Desmentindo ter sido vítima de um amplamente alardeado episódio de discriminação num hotel de luxo em São Paulo, onde palestrava, o neurocientista norte-americano Carl Hart, negro, disse aos repórteres: "O Brasil tem sérios problemas de discriminação racial, então a indignação que sentiram em relação a mim deveriam expressar pelos próprios brasileiros. Não gastem essa energia comigo. Olhem para o lado, não há negros na plateia. Vocês deviam ter vergonha".

 

O que Hart disse não é novidade para nenhum negro brasileiro. Eu mesma me acostumei a ser uma das poucas, senão a única negra nas escolas particulares em que estudei. Já sofri discriminação e percebi olhares de estranhamento em determinados ambientes. E arrisco-me a dizer que não há negro no Brasil que não tenha passado pelas mesmas situações, o que é evidenciado pela internet, onde vemos, todos os dias, atos explícitos de racismo atingindo até os famosos, como a jornalista Maju Coutinho e a atriz Taís Araújo.

 

Mas mídias sociais, a discussão sempre acaba nas cotas, que muitos consideram culpadas pelo racismo no Brasil - como se, antes do surgimento delas, em 2004, nenhum negro brasileiro tivesse sido discriminado.  Aliás, como sói acontecer na internet, a maioria dos críticos demostra desconhecer o que critica, até mesmo o básico, ou seja, que os critérios étnicos estão incluídos no sistema de cotas social.
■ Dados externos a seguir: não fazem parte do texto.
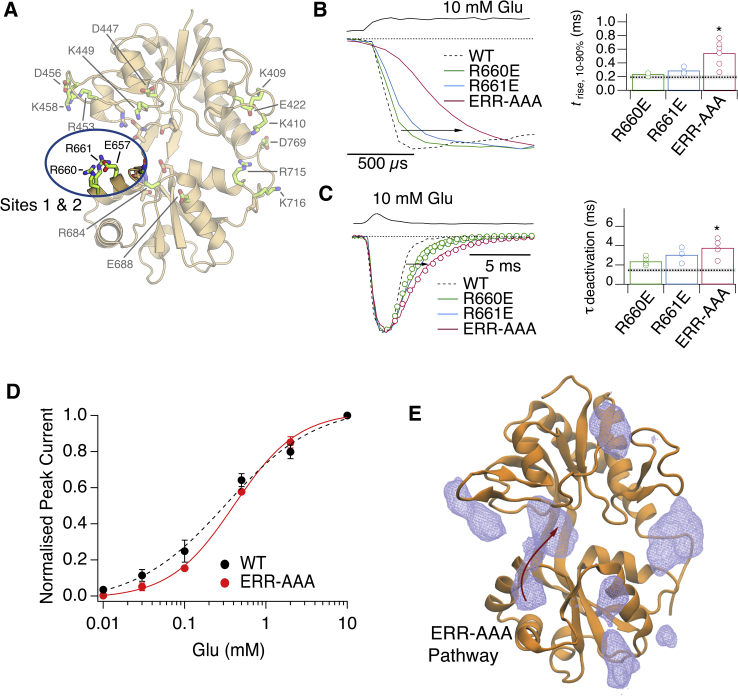
Activation and Deactivation of Receptors with Mutations in Pathways 1 and 2(A) Residues in Lobe 2 that interact with the ligand at metastable sites 1 and 2 (Figure 2B) include R660, R661, and E657 (blue oval). The following mutations were made to test these sites: R660E, R661E, and E657A-R660A-R661A (ERR-AAA).(B) Left panel shows activation of Lobe 2 mutants (R660E, green; R661, blue; ERR-AAA, red) in response to a long pulse of 10 mM glutamate. The individual 10%–90% rise times of the currents (trise) are shown in the bar chart in the right panel, with the WT mean value as a dashed gray line, with asterisk indicating p < 0.05 versus WT from t test.(C) Left panel shows deactivation of Lobe 2 mutants following a 1 ms pulse of 10 mM glutamate, with color coding as in (B). Individual rise times are plotted in the right panel.(D) The affinity for glutamate is unchanged for the ERR-AAA mutant relative to WT. Dose-response curves in glutamate, measured at the peak current response, for WT GluA2 (EC50 = 330 ± 90 μM; black circles), and for the mutant ERR-AAA (EC50 = 410 ± 30 μM, red circles). By comparing the fits to responses from individual cells, the glutamate EC50 for ERR-AAA was indistinguishable from that of WT GluA2 (p = 0.5; t test, n = 3).(E) The PMF for the ERR-AAA mutant, contoured at 2.62 kcal/mol. Data are from the monomeric LBD with 10 ligands (Tmut1-4). The PMF shows a loss of ligand density along Pathways 1 and 2, proximal to helix F. The ERR-AAA ligand-binding pathway, indicated by the red arrow, resembles Pathway 3 of the WT LBD. Interactions between R684 and R675 on Lobe 2 at site 4 are preserved in both the mutant and WT protein. These residues metastably interact with the ligand prior to binding in Tmut1.See also Figure S6, Tables S3 and S4, and Movie S4.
Ou seja, as cotas são reservadas a pessoas de baixa renda e que tenham estudado em escola pública, independente de sua etnia. Dentro dessa cota social, há uma parcela de vagas destinada a negros. (E aqui aproveito para dizer aos desconfiados que nunca utilizei as cotas, até porque não teria esse direito).

 

Em vários países do mundo, minorias religiosas ou étnicas (como os aborígenes australianos), mulheres e deficientes físicos são atendidos por sistemas semelhantes. O objetivo principal não é compensar injustiças passadas, como a escravidão, mas incluir essas populações ainda vulneráveis a processos de discriminação. A convivência entre dominantes e marginalizados diminui o preconceito, acreditam os especialistas. Nos EUA, a reserva de vagas obrigatória para negros vigorou por quase vinte anos e deu tantos resultados que, mesmo depois que a obrigatoriedade foi declarada inconstitucional, muitas das mais importantes universidades americanas continuam utilizando sistemas próprios de cotas.

 

Aqui, são muitos os argumentos contrários - todos têm o direito de discordar de tudo, afinal. E há sempre um "Ah, mas eu conheço o Fulano, que é preto e pobre, e conseguiu vencer na vida sem precisar de cotas".  A questão é que o preto pobre que vence na vida é exceção, porque a concorrência é desleal. Sua condição de vida é social e economicamente desvantajosa. Claro que, ao longo dos séculos, muitos outros vencerão sozinhos. Mas, com as cotas, podemos acelerar esse processo e reduzir o desequilíbrio que ainda se verifica na sociedade brasileira, permitindo que os pretos pobres de hoje desenvolvam as mesmas competências e, aí sim, por seu merecimento, conquistem posições em que nunca antes estiveram, depois de terem sido historicamente relegados a papeis subalternos nas senzalas e cozinhas.  Então chegará o dia em que não precisaremos mais de cotas. Mas, infelizmente, pelo que a internet tem nos mostrado, parece que esse dia está bem distante.